Weekly Wrap Up: A Week of Change in the Gold Market

This week has been an eventful one, to say the least. The Federal Reserve continues to buy everything in sight as its balance sheet has expanded to $6.3 trillion. The Federal Reserve has now purchased 15% of the United States treasury, leaving everyone wondering how much they will own when this is all over.

However, in the gold space, there were some pretty significant headlines as central banks continue on its course of abundant money printing.

1) India to issue sovereign gold bonds starting April 20 

The government will issue Sovereign Gold Bonds (SGBs) in six tranches beginning April 20, the Reserve Bank of India said on Monday.
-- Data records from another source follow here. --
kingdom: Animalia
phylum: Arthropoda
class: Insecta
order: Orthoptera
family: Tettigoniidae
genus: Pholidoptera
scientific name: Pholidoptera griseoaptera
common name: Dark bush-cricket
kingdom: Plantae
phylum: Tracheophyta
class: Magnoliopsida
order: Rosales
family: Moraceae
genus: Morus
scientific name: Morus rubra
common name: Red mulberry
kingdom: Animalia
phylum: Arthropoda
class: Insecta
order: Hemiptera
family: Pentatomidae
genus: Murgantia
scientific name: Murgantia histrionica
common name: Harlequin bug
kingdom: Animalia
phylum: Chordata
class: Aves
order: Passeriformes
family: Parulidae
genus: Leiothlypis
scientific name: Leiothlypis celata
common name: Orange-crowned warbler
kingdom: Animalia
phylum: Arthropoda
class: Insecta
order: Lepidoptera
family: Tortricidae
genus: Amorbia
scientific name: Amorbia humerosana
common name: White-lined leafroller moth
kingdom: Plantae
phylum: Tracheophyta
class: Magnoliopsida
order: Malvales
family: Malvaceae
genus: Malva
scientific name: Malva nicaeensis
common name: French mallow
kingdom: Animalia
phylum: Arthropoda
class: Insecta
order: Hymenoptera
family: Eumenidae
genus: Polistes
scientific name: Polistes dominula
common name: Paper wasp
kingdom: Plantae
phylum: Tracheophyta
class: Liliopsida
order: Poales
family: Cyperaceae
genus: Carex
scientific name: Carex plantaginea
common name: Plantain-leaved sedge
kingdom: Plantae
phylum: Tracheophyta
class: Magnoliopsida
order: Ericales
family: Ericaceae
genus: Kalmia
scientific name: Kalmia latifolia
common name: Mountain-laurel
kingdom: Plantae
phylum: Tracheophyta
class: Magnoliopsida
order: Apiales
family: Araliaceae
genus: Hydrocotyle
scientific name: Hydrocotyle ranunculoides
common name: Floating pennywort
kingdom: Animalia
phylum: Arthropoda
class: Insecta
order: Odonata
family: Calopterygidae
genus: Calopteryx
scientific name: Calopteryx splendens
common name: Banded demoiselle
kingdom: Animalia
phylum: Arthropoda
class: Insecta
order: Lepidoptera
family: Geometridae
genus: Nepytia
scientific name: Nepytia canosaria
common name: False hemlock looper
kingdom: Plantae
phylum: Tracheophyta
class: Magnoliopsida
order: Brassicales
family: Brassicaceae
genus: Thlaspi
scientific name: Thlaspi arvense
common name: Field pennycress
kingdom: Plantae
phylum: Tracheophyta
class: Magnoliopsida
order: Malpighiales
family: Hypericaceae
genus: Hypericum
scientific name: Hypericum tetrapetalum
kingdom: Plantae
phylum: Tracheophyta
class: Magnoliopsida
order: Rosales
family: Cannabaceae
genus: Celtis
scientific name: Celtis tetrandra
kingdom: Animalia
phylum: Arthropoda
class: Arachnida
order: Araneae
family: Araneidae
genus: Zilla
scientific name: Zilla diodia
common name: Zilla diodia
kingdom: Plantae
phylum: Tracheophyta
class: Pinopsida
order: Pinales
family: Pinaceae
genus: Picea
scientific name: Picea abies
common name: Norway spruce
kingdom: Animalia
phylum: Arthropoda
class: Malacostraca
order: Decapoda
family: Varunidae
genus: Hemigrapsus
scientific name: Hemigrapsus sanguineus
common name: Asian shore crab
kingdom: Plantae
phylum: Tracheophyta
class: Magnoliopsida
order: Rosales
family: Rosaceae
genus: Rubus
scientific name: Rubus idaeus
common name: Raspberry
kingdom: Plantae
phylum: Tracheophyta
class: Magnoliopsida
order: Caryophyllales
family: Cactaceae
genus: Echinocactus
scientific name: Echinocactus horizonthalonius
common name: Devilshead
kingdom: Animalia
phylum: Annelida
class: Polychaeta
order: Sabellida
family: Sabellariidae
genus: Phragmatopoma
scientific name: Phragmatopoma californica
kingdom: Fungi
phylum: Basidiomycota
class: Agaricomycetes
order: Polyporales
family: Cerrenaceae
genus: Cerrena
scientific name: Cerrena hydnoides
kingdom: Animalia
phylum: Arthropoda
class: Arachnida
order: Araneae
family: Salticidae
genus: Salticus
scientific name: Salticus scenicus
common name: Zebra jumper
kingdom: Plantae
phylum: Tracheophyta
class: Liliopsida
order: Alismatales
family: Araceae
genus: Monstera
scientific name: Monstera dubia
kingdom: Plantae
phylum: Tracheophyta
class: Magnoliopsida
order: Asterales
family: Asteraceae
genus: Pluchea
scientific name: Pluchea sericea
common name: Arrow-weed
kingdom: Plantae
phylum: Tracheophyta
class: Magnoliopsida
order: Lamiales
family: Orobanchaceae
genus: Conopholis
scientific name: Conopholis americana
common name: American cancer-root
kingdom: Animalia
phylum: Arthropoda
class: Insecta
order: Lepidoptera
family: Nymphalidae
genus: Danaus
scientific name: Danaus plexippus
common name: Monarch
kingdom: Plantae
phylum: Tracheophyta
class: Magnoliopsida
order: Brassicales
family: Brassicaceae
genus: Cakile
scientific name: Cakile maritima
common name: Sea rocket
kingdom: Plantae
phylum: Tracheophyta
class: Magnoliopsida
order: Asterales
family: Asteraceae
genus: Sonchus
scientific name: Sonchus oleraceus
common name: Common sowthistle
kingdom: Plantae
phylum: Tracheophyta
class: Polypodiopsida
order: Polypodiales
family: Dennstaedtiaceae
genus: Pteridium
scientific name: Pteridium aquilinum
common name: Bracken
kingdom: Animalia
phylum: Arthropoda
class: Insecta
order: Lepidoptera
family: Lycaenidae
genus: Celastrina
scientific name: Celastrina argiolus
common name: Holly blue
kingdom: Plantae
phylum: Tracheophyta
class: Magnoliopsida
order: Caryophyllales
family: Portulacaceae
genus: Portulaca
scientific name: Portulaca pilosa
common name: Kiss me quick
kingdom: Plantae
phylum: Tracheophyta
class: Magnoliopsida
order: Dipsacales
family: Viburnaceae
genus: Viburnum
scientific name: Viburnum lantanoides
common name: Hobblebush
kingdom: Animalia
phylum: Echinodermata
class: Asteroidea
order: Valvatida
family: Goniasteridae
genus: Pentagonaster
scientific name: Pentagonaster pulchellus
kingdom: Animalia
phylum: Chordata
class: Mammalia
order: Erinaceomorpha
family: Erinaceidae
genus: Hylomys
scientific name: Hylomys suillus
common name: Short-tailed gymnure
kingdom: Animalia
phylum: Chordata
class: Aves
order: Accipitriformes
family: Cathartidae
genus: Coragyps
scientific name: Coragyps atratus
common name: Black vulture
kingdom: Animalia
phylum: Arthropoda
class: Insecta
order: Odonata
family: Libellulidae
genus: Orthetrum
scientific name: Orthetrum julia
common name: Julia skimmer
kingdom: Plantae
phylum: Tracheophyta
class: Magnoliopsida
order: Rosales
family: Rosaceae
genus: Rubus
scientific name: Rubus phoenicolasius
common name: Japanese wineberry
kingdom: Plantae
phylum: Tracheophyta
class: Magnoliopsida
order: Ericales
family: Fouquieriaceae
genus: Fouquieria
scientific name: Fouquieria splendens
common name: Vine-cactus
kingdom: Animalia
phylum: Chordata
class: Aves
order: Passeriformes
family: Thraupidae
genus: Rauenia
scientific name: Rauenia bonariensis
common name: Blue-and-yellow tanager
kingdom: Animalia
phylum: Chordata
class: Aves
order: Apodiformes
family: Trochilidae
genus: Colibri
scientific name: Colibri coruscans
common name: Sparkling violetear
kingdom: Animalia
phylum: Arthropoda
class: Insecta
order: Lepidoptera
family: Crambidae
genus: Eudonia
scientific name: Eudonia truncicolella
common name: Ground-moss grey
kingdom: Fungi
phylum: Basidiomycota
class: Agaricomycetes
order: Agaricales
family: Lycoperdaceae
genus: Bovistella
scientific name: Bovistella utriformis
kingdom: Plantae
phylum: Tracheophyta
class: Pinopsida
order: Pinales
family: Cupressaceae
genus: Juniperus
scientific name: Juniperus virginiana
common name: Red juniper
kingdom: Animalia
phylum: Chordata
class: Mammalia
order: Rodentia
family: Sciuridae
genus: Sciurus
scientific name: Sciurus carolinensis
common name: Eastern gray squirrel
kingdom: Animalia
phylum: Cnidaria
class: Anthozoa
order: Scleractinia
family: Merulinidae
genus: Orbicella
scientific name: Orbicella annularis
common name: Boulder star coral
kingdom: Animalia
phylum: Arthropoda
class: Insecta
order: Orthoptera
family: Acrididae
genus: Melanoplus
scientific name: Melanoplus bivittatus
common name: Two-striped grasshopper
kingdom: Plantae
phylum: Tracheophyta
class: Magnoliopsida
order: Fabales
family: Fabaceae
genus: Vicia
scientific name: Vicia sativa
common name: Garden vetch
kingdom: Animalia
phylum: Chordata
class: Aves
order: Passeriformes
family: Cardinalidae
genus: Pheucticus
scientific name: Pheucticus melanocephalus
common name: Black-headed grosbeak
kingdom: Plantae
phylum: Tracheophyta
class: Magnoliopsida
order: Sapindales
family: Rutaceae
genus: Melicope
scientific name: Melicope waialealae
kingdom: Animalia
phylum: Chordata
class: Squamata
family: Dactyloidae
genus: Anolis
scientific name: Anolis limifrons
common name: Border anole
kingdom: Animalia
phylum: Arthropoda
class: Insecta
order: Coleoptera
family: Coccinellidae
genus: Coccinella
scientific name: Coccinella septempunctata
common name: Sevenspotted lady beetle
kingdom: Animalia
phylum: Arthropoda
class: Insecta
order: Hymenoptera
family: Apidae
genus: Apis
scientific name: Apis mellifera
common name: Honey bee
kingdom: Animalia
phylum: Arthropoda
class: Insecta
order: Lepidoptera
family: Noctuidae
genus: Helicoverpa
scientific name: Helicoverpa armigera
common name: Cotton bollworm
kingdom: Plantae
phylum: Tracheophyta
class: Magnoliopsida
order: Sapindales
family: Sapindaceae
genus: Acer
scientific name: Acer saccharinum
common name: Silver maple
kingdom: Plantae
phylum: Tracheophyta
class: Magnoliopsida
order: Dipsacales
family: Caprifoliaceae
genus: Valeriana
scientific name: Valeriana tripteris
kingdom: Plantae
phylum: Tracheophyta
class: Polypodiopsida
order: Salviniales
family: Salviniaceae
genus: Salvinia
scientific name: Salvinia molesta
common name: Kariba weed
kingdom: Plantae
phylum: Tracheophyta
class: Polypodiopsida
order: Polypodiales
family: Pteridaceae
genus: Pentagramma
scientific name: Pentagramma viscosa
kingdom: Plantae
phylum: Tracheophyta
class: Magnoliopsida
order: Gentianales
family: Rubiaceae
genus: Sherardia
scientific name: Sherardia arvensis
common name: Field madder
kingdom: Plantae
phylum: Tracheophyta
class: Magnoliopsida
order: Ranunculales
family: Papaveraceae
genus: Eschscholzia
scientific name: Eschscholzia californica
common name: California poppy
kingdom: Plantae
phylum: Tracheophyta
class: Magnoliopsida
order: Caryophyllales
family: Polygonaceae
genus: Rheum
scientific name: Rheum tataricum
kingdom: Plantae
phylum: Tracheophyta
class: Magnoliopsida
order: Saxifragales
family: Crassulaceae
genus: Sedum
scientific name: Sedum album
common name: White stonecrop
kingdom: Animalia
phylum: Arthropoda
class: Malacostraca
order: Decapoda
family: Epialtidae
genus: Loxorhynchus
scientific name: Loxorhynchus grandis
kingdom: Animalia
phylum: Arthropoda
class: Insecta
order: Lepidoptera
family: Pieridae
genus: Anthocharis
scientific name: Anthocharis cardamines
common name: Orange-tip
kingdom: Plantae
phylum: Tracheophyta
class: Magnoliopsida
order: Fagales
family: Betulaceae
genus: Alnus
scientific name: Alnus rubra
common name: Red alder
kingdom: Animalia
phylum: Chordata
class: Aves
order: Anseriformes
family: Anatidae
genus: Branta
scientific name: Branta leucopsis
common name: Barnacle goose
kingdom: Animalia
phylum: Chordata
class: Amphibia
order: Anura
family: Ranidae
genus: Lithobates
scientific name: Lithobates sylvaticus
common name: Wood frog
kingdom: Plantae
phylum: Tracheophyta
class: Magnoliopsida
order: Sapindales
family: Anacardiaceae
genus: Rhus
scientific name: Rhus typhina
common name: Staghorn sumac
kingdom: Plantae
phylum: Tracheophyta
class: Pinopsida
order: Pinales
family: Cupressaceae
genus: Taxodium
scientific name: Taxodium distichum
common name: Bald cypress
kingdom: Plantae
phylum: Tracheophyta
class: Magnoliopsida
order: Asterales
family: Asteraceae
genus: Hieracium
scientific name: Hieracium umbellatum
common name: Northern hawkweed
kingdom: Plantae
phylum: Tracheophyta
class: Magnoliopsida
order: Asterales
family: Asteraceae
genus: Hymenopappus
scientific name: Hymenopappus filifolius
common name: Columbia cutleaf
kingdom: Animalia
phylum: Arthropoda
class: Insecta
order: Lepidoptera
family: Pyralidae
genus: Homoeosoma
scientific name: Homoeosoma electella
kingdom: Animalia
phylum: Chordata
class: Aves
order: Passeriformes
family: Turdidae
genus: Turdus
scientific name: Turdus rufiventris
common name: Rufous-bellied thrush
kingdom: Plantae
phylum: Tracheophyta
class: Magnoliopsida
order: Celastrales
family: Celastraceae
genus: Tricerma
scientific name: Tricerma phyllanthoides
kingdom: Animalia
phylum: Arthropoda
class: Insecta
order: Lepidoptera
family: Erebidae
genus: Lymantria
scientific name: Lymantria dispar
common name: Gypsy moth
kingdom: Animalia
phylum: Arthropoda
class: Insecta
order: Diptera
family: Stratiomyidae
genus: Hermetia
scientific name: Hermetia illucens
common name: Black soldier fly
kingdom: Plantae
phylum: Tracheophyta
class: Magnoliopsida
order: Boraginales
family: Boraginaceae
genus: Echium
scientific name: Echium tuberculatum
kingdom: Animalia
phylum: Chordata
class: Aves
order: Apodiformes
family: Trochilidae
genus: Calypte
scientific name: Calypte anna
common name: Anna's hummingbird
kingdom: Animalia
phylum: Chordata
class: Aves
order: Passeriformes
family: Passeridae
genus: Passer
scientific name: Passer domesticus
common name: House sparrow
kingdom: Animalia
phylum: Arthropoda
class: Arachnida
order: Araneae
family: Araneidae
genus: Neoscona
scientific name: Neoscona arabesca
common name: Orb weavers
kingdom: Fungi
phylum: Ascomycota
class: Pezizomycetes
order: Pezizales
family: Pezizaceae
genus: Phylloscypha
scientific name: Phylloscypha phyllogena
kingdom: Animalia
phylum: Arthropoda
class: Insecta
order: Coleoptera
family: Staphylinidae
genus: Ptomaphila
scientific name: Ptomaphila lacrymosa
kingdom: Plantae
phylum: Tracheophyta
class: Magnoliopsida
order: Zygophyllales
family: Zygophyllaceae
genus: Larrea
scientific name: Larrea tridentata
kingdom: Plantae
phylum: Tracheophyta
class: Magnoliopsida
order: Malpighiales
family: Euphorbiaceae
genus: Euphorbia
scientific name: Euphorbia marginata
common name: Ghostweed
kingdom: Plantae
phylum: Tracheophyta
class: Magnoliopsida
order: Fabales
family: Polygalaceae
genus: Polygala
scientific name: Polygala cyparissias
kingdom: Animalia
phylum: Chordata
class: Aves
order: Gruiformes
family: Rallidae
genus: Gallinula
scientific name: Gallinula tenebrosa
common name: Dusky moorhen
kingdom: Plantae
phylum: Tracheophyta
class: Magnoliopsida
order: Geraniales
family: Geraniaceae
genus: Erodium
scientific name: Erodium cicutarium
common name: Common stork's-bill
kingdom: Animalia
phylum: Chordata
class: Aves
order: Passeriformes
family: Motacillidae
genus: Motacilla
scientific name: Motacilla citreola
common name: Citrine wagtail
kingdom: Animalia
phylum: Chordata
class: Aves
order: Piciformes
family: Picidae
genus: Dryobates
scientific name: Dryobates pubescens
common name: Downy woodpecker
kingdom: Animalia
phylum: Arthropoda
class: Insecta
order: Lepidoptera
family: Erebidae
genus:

Sovereign Gold Bond 2020-21 will be issued by Reserve Bank India on behalf of the Government of India.

 “Government of India, in consultation with the Reserve Bank of India, has decided to issue Sovereign Gold Bonds. The Sovereign Gold Bonds will be issued in six tranches from April 2020 to September 2020…,” the RBI said.

 The Bonds will be denominated in multiples of gram(s) of gold with a basic unit of 1 gram and the tenor of the SGB will be eight years with exit option after fifth year to be exercised on the interest payment dates.

“The Bonds will be restricted for sale to resident individuals, HUFs, Trusts, Universities and Charitable Institutions,” the central bank said.

The minimum permissible investment will be 1 gram of gold and the maximum limit of subscription shall be 4 KG for individual, 4 Kg for HUF and 20 Kg for trusts and similar entities per fiscal (April-March).

This sends a direct signal to the marketplace that gold is slowly being reintroduced to monetary policy, with India being the first country to announce a sovereign gold bond. 

2) Turkish treasury issues a gold bond 

Turkey will issue a gold-backed bond and sukuk for corporate investors, especially for retirement and investment funds, with a settlement date of Sept. 20, the Treasury announced on Tuesday. 

Bonds will have a 6-month interest or rent rate of 1%, the TreasuryTreasury said, adding that they will have a two-year maturity.

3) Central Banks Add More Gold To Their Reserves While Dumping U.S Treasuries

Central Banks globally added another 36 tons of gold to their reserves in February, which was about 33% higher than January’s totals. This year, central banks have bought a total of 64.5 tons of gold. 

Februarys noteworthy buyers were: 

  • Turkey = 24.8t
  • Russia = 10.9t
  • Kazakhstan = 1.8t
  • Qatar = 1.6t

It interesting to note, as gold demand continues to be strong from central banks around the world, the same thing can’t be said for U.S treasuries. During the month of March, there was a complete fire sale of Treasuries by foreign governments and central banks. Foreign holders of treasuries dumped more than $100 billion in three weeks to March 25, which represents the biggest monthly drop on record.